Encouraged by our data, Dr. Strair asked very important questions that we still had to address. For example, does leukotoxin target cancer cells better than normal cells? One drawback to many current chemotherapeutic agents is the lack of specificity for the cancerous cells. We proceeded by testing leukotoxin against normal human white blood cells and leukemia cells, and noted a significant difference. The normal white blood cells were relatively unaffected by leukotoxin while leukemic white blood cells were very effectively killed. We discovered that the reason for this difference is due to the levels and type of receptor that leukotoxin uses to recognize cells.
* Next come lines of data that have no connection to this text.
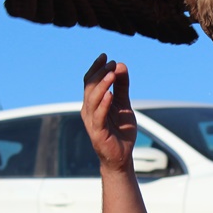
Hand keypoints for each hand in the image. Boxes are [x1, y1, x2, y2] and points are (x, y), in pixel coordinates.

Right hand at [81, 53, 136, 171]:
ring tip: (112, 74)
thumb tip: (121, 65)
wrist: (121, 156)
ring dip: (102, 85)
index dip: (96, 68)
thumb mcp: (124, 104)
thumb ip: (122, 86)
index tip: (105, 56)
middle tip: (111, 63)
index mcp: (93, 103)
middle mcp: (89, 110)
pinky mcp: (98, 132)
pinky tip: (110, 94)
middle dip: (100, 73)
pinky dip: (104, 104)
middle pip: (89, 87)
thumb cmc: (120, 131)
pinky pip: (99, 116)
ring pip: (92, 99)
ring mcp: (92, 121)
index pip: (90, 81)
Given these very exciting results, I was encouraged to start a biopharmaceutical company to further develop leukotoxin as a therapeutic agent. With an initial investment commitment of $500,000 from the Foundation Venture Capital Group, I founded Actinobac Biomed, Inc. in January of 2009. Actinobac Biomed has licensed the patents for the clinical use of leukotoxin from UMDNJ. To date, I act as an advisor to the company and chair the Scientific Advisory Board. The goal of the company is to bring leukotoxin and derived agents into clinical trials for testing. The types of studies required by the FDA for approval of a drug are often quite different from the experiments we carry out in an academic laboratory. Learning about the drug approval process and necessary studies has been a very satisfying challenge for me. It is not often that a basic scientist in academia has the chance to see his work in a truly translational setting and I feel very fortunate to have been given this opportunity. I look forward to the day when a patient may actually be treated with that obscure protein band that was not supposed to be there.
Scott Kachlany received his BS degree in microbiology from Cornell University in 1997 and PhD in 2001 from the Department of Microbiology at Columbia University. In 2003, he joined the faculty of UMDNJ-New Jersey Dental School as an assistant professor in the Department of Oral Biology and jointly in the Department of Microbiology and Molecular Genetics at UMDNJ-New Medical School. In 2008, he was promoted to associate professor.
Roger Strair received his BS in biology from SUNY Stonybrook and his MD and PhD degrees from Albert Einstein College of Medicine. He completed a residency and fellowship at Harvard Medical School — Brigham Women’s Hospital. Dr. Strair is director of hematologic malignancies at The Cancer Institute of New Jersey and
professor of medicine at UMDNJ-Robert Wood Johnson Medical School.